Prove Complex Conjugate: z=cisθ

[_wolfgang_]

Homework Statement

i am supposed to prove that for the complex number z=cis$$\theta$$
the conjugate is $$\frac{1}{\overline{z}}$$

Homework Equations

if
z=a+bi
$$\overline{z}$$=a-bi

The Attempt at a Solution

all that i can think of is that $$\frac{1}{cos\theta i sin \theta}$$
=(cos $$\theta$$ i sin $$\theta$$)^-1

i have also just tried it with a random complex number such as w=2+3i
still how does $$\overline{w}$$=1/2+3i ?

Im very lost...

 

[HallsofIvy]

$$\frac{1}{\overline z}$$
is NOT equal to
$$\frac{1}{cos(\theta)isin(\theta)}$$

Also your problem, as stated, is wrong- the complex conjugate of $z= cis(\theta)$ is not 1 over the complex conjugate of z.
$$\frac{1}{\overline{z}= z$$
or
$$\frac{1}{z}= \overline{z}$$.

The complex conjugate of $cis(\theta)= cos(\theta)+ i sin(\theta)$ is $cos(\theta)- i sin(\theta)$.

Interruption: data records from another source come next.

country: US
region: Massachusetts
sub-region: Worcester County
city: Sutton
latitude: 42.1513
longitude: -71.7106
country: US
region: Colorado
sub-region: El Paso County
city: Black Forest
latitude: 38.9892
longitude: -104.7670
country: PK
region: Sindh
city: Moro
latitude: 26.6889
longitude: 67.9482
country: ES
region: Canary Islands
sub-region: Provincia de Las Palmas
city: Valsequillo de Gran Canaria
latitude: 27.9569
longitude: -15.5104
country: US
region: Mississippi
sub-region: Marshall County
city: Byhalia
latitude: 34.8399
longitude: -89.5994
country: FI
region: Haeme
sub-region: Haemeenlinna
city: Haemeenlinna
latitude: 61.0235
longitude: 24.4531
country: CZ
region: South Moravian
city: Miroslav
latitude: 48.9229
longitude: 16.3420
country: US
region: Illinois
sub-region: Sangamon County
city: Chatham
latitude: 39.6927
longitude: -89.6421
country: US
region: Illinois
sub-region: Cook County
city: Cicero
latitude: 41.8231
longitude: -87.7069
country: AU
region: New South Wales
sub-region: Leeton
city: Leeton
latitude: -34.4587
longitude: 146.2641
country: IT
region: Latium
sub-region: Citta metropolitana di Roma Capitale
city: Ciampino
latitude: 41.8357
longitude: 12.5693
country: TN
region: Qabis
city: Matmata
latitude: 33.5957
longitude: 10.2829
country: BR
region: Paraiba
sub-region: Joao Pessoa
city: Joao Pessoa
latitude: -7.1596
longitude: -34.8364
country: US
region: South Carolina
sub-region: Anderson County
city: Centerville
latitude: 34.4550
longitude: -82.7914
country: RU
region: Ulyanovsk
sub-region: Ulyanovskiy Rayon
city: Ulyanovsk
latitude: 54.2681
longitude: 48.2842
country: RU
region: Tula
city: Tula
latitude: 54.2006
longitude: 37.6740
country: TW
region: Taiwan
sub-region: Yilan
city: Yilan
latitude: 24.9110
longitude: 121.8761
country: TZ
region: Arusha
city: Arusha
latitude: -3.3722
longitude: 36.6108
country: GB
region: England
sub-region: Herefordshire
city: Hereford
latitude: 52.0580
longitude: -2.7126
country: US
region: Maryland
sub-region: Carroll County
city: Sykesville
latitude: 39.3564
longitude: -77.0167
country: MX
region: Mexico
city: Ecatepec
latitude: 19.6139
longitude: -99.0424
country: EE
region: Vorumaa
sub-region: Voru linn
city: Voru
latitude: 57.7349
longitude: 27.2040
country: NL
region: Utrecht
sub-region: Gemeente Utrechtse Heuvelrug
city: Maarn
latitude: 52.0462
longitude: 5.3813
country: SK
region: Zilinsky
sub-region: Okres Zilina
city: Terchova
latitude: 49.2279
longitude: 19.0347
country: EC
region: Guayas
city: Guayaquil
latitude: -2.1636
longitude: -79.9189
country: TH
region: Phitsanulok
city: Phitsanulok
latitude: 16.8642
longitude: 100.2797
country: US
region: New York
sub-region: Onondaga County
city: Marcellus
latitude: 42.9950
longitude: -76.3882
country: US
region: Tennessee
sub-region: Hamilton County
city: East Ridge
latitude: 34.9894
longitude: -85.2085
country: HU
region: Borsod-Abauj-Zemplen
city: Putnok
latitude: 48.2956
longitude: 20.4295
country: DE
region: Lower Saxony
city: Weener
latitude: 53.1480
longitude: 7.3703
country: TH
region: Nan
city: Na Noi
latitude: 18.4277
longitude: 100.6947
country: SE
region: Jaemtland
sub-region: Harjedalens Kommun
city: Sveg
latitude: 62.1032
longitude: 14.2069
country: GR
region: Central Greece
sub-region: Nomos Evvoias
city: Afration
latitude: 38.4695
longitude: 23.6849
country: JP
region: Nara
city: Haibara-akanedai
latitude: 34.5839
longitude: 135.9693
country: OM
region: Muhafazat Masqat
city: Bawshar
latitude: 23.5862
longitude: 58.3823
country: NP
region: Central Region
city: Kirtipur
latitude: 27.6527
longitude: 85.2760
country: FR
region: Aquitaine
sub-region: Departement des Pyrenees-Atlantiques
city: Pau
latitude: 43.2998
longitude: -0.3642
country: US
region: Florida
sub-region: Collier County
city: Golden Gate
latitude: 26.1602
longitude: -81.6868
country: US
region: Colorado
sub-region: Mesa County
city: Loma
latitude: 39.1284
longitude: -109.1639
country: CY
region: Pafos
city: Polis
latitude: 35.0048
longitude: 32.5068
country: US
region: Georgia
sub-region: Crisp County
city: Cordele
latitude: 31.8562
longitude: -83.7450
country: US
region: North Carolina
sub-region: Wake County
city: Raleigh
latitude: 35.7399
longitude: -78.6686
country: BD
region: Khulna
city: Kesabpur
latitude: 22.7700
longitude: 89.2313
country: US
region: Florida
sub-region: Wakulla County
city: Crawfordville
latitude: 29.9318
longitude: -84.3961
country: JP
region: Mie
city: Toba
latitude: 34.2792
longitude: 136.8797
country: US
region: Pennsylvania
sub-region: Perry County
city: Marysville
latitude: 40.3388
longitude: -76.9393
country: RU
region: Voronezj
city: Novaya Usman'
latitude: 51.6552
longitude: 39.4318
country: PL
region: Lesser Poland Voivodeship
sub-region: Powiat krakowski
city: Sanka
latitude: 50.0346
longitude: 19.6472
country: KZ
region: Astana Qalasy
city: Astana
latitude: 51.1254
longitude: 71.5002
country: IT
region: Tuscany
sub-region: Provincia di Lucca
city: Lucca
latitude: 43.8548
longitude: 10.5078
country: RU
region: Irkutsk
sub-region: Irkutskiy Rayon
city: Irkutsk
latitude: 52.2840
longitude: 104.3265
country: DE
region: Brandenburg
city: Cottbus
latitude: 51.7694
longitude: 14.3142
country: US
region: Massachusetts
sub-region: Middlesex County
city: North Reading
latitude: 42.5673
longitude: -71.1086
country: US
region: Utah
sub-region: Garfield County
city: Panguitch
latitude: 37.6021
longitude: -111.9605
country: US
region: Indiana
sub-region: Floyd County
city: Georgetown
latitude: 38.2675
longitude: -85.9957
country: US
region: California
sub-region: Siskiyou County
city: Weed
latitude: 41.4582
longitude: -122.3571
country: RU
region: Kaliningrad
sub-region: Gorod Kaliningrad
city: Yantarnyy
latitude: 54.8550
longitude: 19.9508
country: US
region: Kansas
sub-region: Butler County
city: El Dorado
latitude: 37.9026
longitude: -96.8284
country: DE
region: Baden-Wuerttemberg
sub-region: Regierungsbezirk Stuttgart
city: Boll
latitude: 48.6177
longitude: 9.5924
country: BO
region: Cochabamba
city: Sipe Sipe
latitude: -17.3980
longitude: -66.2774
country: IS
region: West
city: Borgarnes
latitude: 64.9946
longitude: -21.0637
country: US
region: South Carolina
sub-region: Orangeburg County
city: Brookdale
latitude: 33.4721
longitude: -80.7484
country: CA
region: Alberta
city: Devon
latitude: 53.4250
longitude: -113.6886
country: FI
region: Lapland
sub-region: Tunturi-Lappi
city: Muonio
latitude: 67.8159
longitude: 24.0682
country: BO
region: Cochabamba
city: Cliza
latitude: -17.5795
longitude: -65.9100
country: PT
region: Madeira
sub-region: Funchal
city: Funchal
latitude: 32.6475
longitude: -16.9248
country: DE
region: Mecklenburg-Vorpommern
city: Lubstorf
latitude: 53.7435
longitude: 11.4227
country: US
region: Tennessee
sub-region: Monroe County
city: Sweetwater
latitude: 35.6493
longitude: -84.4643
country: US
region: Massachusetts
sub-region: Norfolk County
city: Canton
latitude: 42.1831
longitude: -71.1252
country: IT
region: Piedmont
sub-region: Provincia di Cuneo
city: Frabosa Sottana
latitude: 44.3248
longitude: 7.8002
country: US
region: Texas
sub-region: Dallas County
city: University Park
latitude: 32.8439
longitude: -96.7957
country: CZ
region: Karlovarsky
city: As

The reciprocal of that is, of course,
$$\frac{1}{cos(\theta)- i sin(\theta)}$$

Now, "rationalize the denominator"- multiply both numerator and denominator by $cos(\theta)+ i sin(\theta)$

Conversely,
$$\frac{1}{z}= \frac{1}{cos(\theta)+ i sin(\theta)}$$

Multiply both numerator and denominator by $cos(\theta)- i sin(\theta)$.

 

[_wolfgang_]

Ah that makes it a lot easyer, i totally forgot about when the denominator is imaginary that you multiply both numerator and denomiator by the conjugate.
Thanks alot!